Aussi, si le juge dans une situation déjà normale n’est plus celui qui doit se limiter à dire le droit en appliquant des règles précises édictées par le législateur, voyant sa mission ainsi s’élargir pour devenir à la fois protectrice et gestionnaire, que dire du juge d’une Révolution ? Il ne peut avoir une simple mission technique régie par des lois obsolètes, qui plus est, heurtant l’esprit de la Révolution. Encore plus que le juge ordinaire, notre juge doit assumer un rôle de contrôle, non seulement des rapports entre les individus, leur respect de leurs devoirs et droits, mais aussi de celui des institutions, tant économiques que surtout politiques
L’évolution juridique universelle est dans l’affaiblissement du principe de légalité en faveur de celui de l’équité ou de transaction, un signe évident du renforcement de la personnalisation des décisions de justice. De plus, l’inflation juridique et les lois, parfois contradictoires générant fatalement de l’incertitude, amènent les magistrats à se retrouver dans l'obligation de l’interprétation, et ce jusqu’à la réécriture du texte de loi, certaines de leurs décisions prenant même la forme de ces arrêts de règlement connus en France d’avant la Révolution. D’où le rôle normatif de la jurisprudence qui fait craindre à certains politiques un “gouvernement des juges”.
En une Tunisie se disant et se voulant révolutionnaire, cela suppose que si les politiques ne respectent pas la volonté populaire pour plus de libertés et de droits, le juge — dont c'est le droit et même le devoir, s’il est vraiment révolutionnaire — doit s’octroyer un tel rôle de gouvernement au nom de l’esprit de la Révolution. Ce ne serait qu’à son honneur étant donné que la justice, la vraie, celle qui est conforme aux exigences populaires — telles qu’exprimées par une révolution, notamment — fait partie intégrante de la vie de la société et doit évoluer au diapason de cette société. D'autant plus qu'on juge au nom du peuple !

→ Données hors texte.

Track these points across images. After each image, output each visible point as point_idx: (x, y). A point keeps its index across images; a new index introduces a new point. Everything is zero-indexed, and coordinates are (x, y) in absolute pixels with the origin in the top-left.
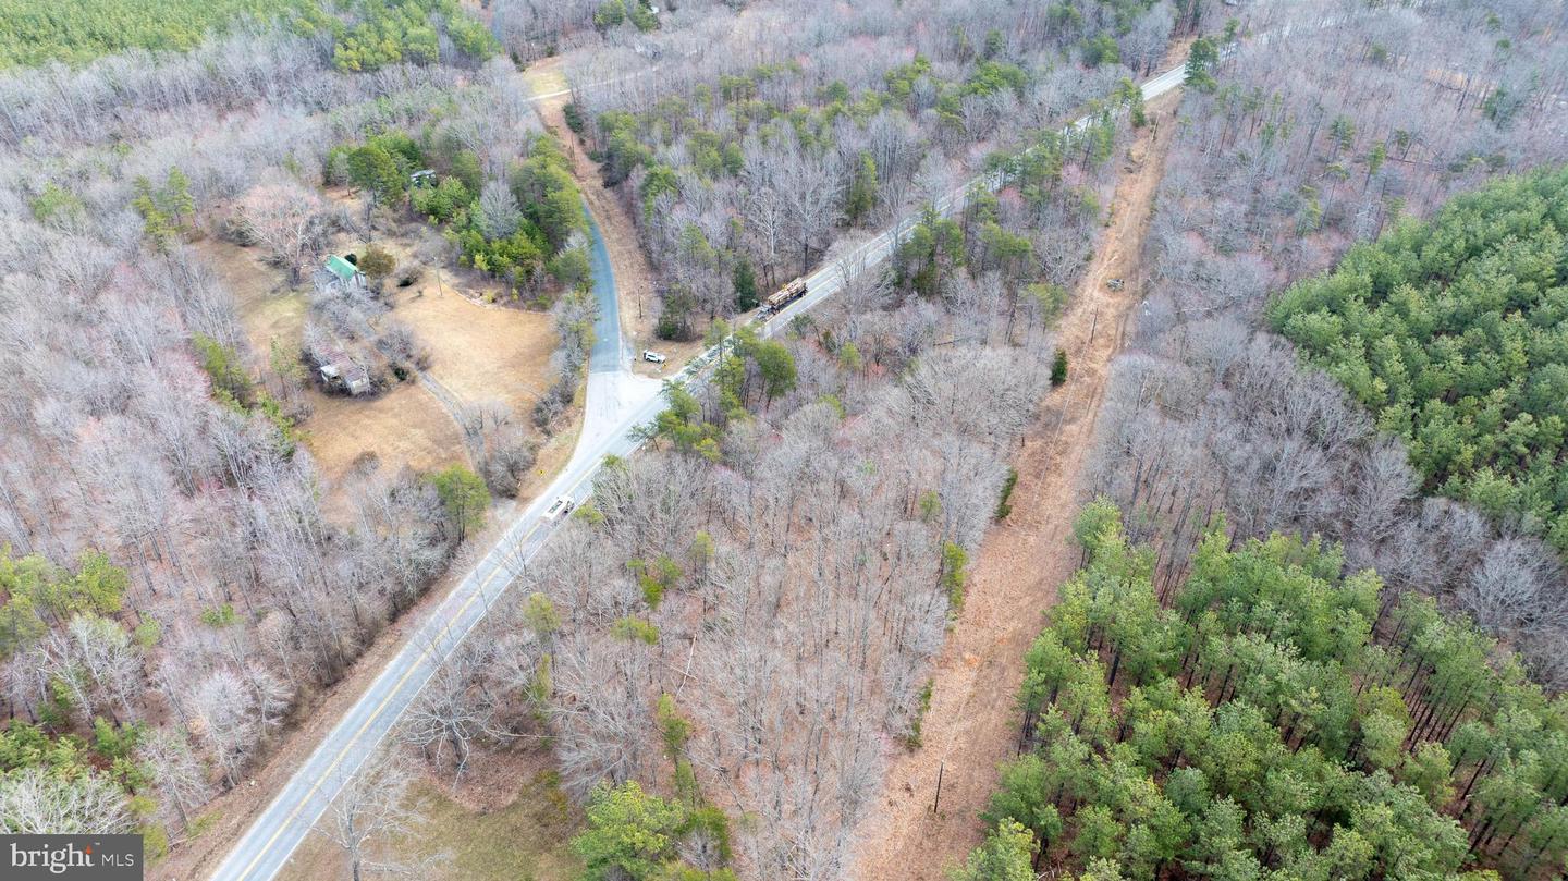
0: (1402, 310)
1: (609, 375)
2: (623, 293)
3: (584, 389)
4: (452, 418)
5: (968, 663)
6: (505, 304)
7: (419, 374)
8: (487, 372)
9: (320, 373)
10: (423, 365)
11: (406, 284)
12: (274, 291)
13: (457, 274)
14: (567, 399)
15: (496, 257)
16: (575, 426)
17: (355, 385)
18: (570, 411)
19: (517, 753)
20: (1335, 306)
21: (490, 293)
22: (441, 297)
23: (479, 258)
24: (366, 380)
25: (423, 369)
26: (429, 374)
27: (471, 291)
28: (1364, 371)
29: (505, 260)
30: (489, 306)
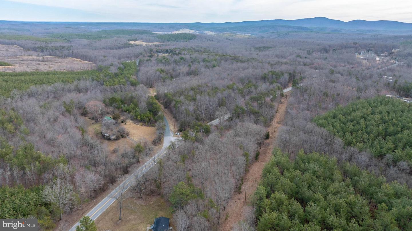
0: (340, 120)
1: (169, 137)
2: (170, 125)
3: (163, 139)
4: (134, 143)
5: (251, 181)
6: (145, 126)
7: (127, 137)
8: (141, 136)
9: (104, 136)
10: (128, 134)
11: (122, 122)
12: (92, 123)
13: (133, 121)
14: (160, 140)
15: (143, 117)
16: (161, 145)
17: (112, 137)
18: (160, 142)
19: (152, 196)
20: (325, 119)
21: (141, 124)
22: (130, 125)
23: (139, 117)
24: (115, 137)
25: (127, 135)
26: (128, 136)
27: (137, 124)
28: (332, 128)
29: (145, 117)
30: (141, 126)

Or, si notre peuple est désormais en avance par rapport à ses politiques, ses juges restent quelque peu à la traîne, continuant à s'attacher à l'arsenal juridique de la dictature que l'on croyait avoir abolie. Aussi, le juge de la Tunisie postrévolutionnaire est-il particulièrement tenu de rester au-dessus de ces milieux politiques qui cherchent ostensiblement à préserver le cadre juridique de l'ancienne dictature pour ne pas perdre leur pouvoir.

En matière de cannabis, si les politiques ne le font pas, il est ainsi tenu, non seulement de ne plus appliquer la loi de la dictature, mais aussi de décider le dédommagement de ses victimes. Après tout, on a bien dédommagé des victimes de la dictature pour des faits plus graves  que la consommation du cannabis, ayant attenté à l'ordre public ! 
C'est un droit et la justice se couvrirait de honte si elle n'en tenait pas compte. Avis à nos juges et à nos politiques.